DeepMind’s Genie 3 pushes AI world models into real-time, interactive, and highly realistic territory
Google DeepMind has unveiled Genie 3, its most advanced “world model” to date, capable of generating vast, dynamic environments from simple text prompts — and letting users explore them in real time.
The breakthrough system can create interactive worlds running at 24 frames per second in 720p resolution, maintaining visual and physical consistency for several minutes. That consistency, which extends up to a minute of “visual memory,” allows users to revisit areas and see them exactly as they left them.
World models are AI systems designed to simulate and predict how environments evolve and respond to actions — a crucial step toward artificial general intelligence. They allow AI agents to train within unlimited, richly detailed simulations. DeepMind’s earlier Genie 1 and Genie 2 models could already produce new environments, but Genie 3 marks the first time the technology allows real-time interaction with improved realism.
Demonstrations of Genie 3 show its ability to simulate diverse settings, from volcanic landscapes navigated by off-road robots, to coastal roads battered by hurricanes, to deep-sea jellyfish schools drifting past hydrothermal vents. It can also generate lush forests teeming with wildlife, historical reconstructions like the palace of Knossos, and fantastical worlds with animated creatures, floating mountains, or whimsical mushroom houses.
The model can reproduce natural phenomena such as lightning, water flow, and environmental physics with striking realism. It can also handle more imaginative prompts — for example, a firefly exploring an enchanted forest or a giant gorilla in elaborate period clothing wandering through overgrown mansions.
Embed from Getty ImagesUnlike traditional video generation, Genie 3 must update environments frame by frame in response to user input. The system accounts for an ever-growing trajectory of actions, ensuring that each frame reflects not only the immediate action but also the long-term state of the world. This allows for promptable world events — changes triggered by text commands — enabling users to alter weather, add objects, or introduce characters mid-simulation. DeepMind says this capability vastly expands the potential for “what if” scenarios, valuable for both immersive entertainment and AI training.
Maintaining consistency over long horizons is a known hurdle for generative models. Traditional 3D techniques like Neural Radiance Fields or Gaussian Splatting achieve consistency by using fixed 3D representations, but these limit dynamism. Genie 3 generates each frame from scratch, informed by previous context, making its worlds more adaptable and rich. That technical leap required efficiency breakthroughs, as the model must process complex world states multiple times per second to keep pace with user inputs — all while preserving detail and physical accuracy.
DeepMind emphasises that Genie 3 is not just a visual showcase. It is designed for embodied agent research, enabling AI systems to learn in endlessly varied environments. The technology also offers possibilities for interactive education, gaming, scientific simulations, and historical reconstructions.

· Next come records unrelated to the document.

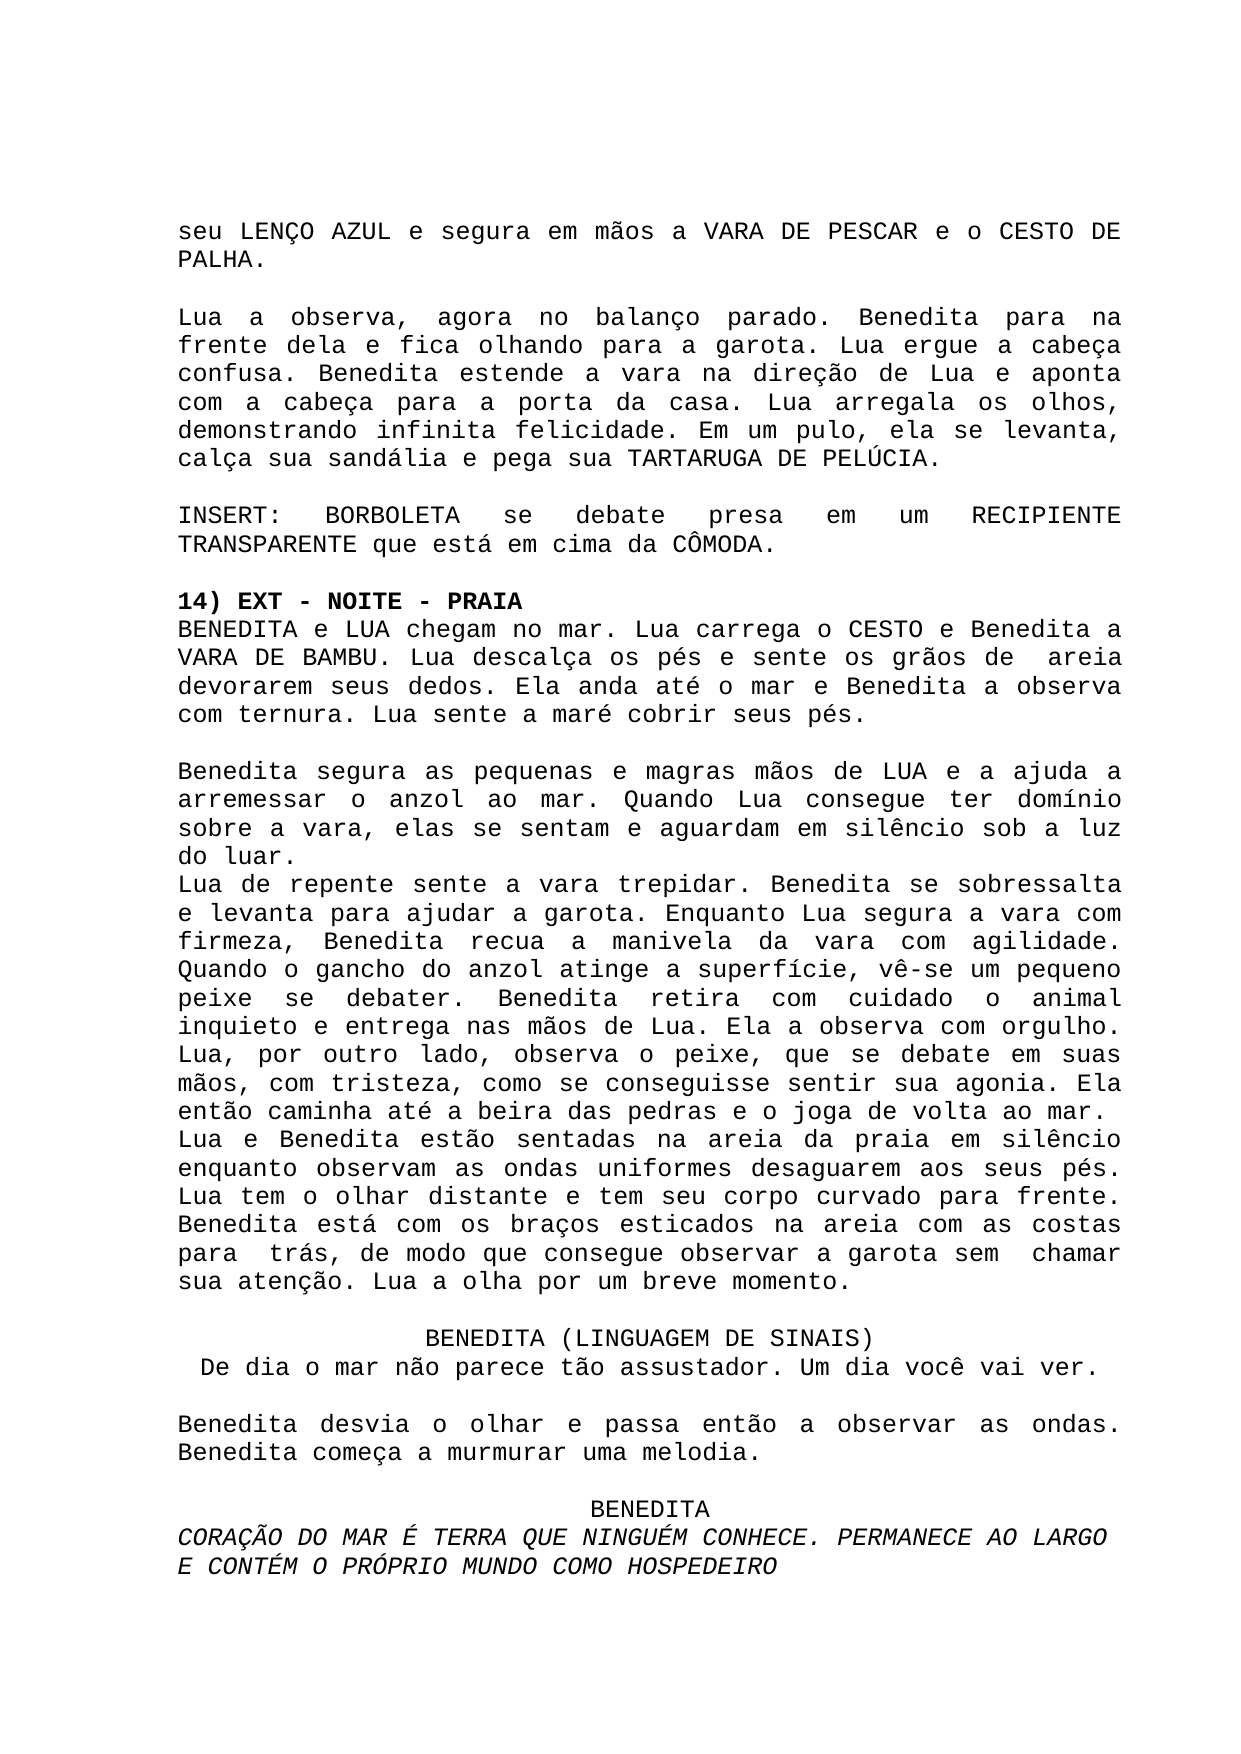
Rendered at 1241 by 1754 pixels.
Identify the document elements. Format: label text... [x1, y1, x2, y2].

text 14) EXT - NOITE - PRAIA [177, 588, 1122, 617]
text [177, 219, 1122, 275]
text De dia o mar não parece tão assustador. Um dia você vai ver. [177, 1354, 1122, 1382]
text Lua de repente sente a vara trepidar. Benedita se sobressalta e levanta para ajudar a garota. Enquanto Lua segura a vara com firmeza, Benedita recua a manivela da vara com agilidade. Quando o gancho do anzol atinge a superfície, vê-se um pequeno peixe se debater. Benedita retira com cuidado o animal inquieto e entrega nas mãos de Lua. Ela a observa com orgulho. Lua, por outro lado, observa o peixe, que se debate em suas mãos, com tristeza, como se conseguisse sentir sua agonia. Ela então caminha até a beira das pedras e o joga de volta ao mar. [177, 872, 1122, 1127]
text Benedita desvia o olhar e passa então a observar as ondas. Benedita começa a murmurar uma melodia. [177, 1411, 1122, 1468]
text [177, 1525, 1122, 1582]
text BENEDITA [177, 1497, 1122, 1525]
text INSERT: BORBOLETA se debate presa em um RECIPIENTE TRANSPARENTE que está em cima da CÔMODA. [177, 503, 1122, 559]
text BENEDITA (LINGUAGEM DE SINAIS) [177, 1326, 1122, 1354]
text Lua e Benedita estão sentadas na areia da praia em silêncio enquanto observam as ondas uniformes desaguarem aos seus pés. Lua tem o olhar distante e tem seu corpo curvado para frente. Benedita está com os braços esticados na areia com as costas para trás, de modo que consegue observar a garota sem chamar sua atenção. Lua a olha por um breve momento. [177, 1127, 1122, 1297]
text Lua a observa, agora no balanço parado. Benedita para na frente dela e fica olhando para a garota. Lua ergue a cabeça confusa. Benedita estende a vara na direção de Lua e aponta com a cabeça para a porta da casa. Lua arregala os olhos, demonstrando infinita felicidade. Em um pulo, ela se levanta, calça sua sandália e pega sua TARTARUGA DE PELÚCIA. [177, 304, 1122, 474]
text Benedita segura as pequenas e magras mãos de LUA e a ajuda a arremessar o anzol ao mar. Quando Lua consegue ter domínio sobre a vara, elas se sentam e aguardam em silêncio sob a luz do luar. [177, 759, 1122, 872]
text BENEDITA e LUA chegam no mar. Lua carrega o CESTO e Benedita a VARA DE BAMBU. Lua descalça os pés e sente os grãos de areia devorarem seus dedos. Ela anda até o mar e Benedita a observa com ternura. Lua sente a maré cobrir seus pés. [177, 617, 1122, 730]
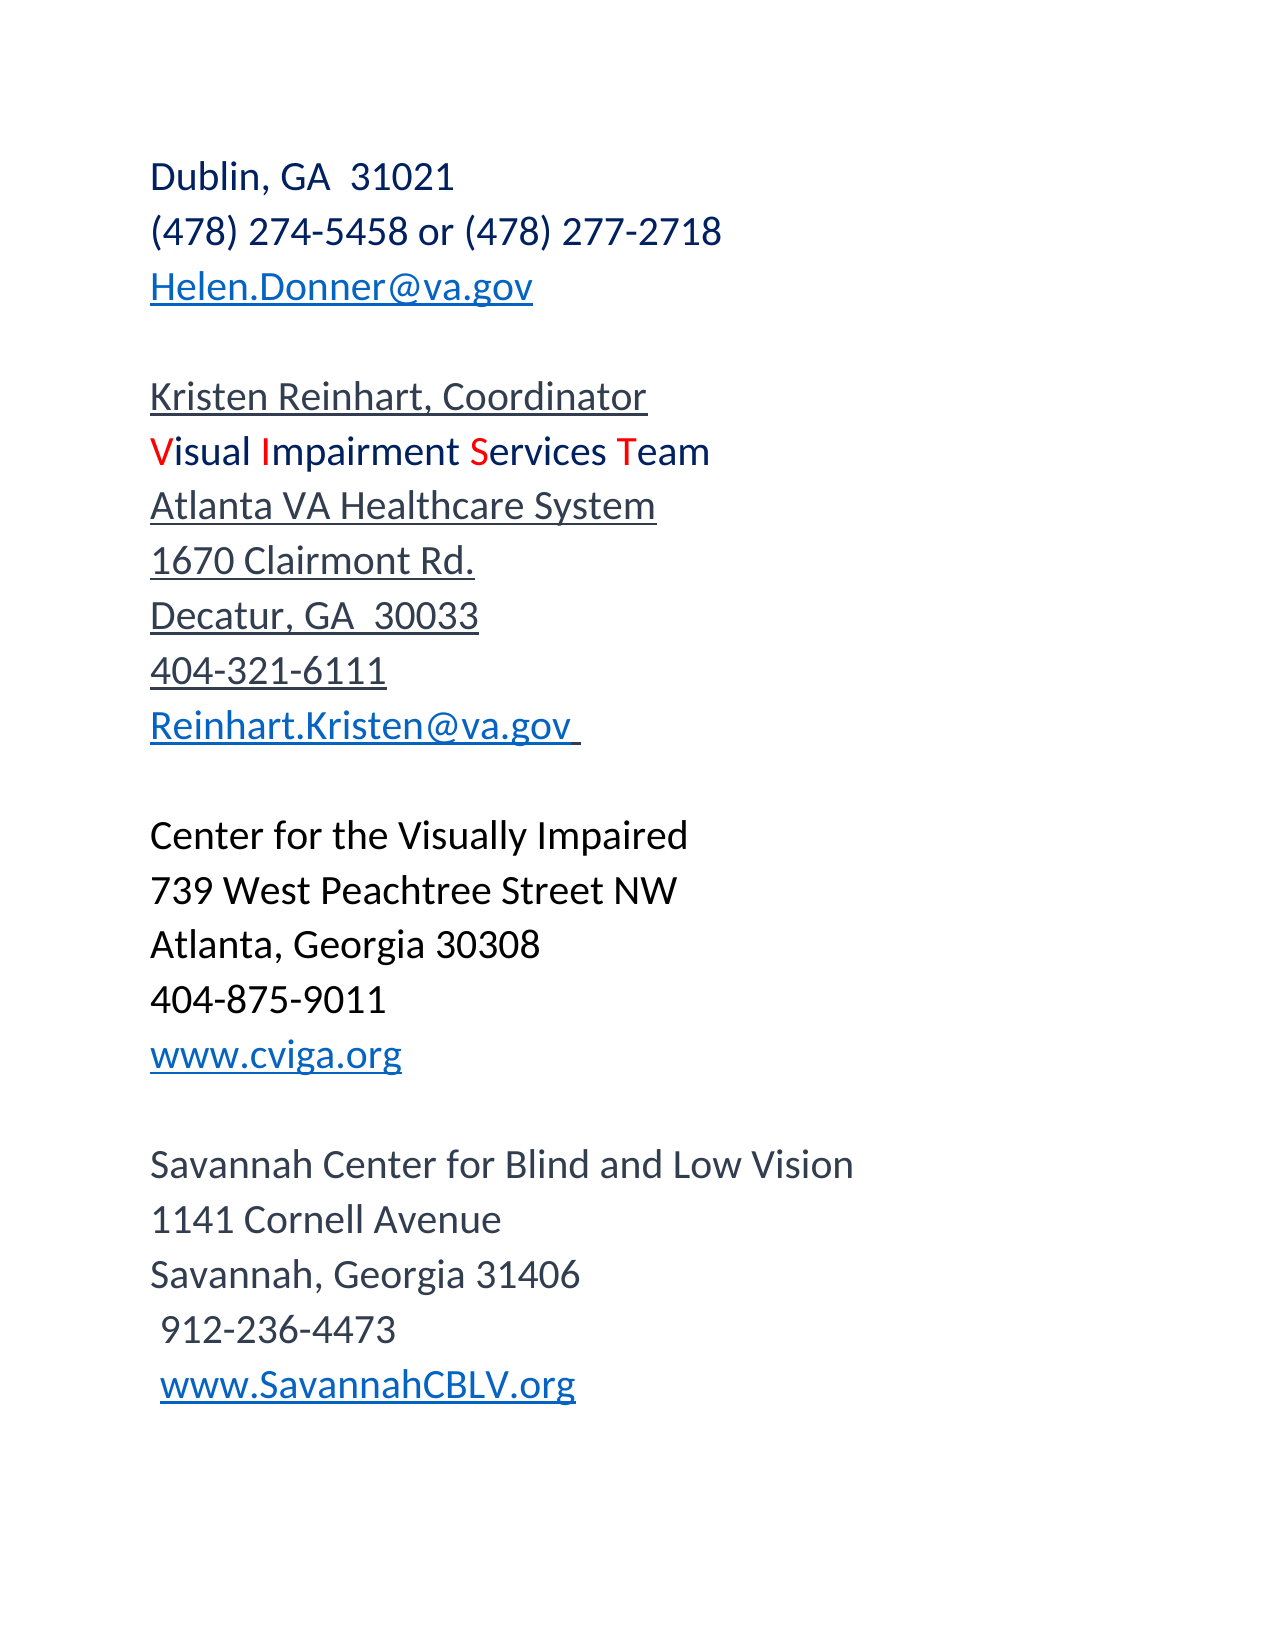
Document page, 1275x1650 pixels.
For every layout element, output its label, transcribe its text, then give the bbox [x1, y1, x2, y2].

While Genie 3 represents a major step forward, DeepMind notes its limitations: environments can drift or lose accuracy over time, and performance may vary with more complex prompts. Responsible deployment, the team says, will be key as the technology advances toward broader public use.
For now, Genie 3 stands as a milestone in AI simulation, offering a glimpse into a future where humans and machines can co-create worlds in real time — and explore them together.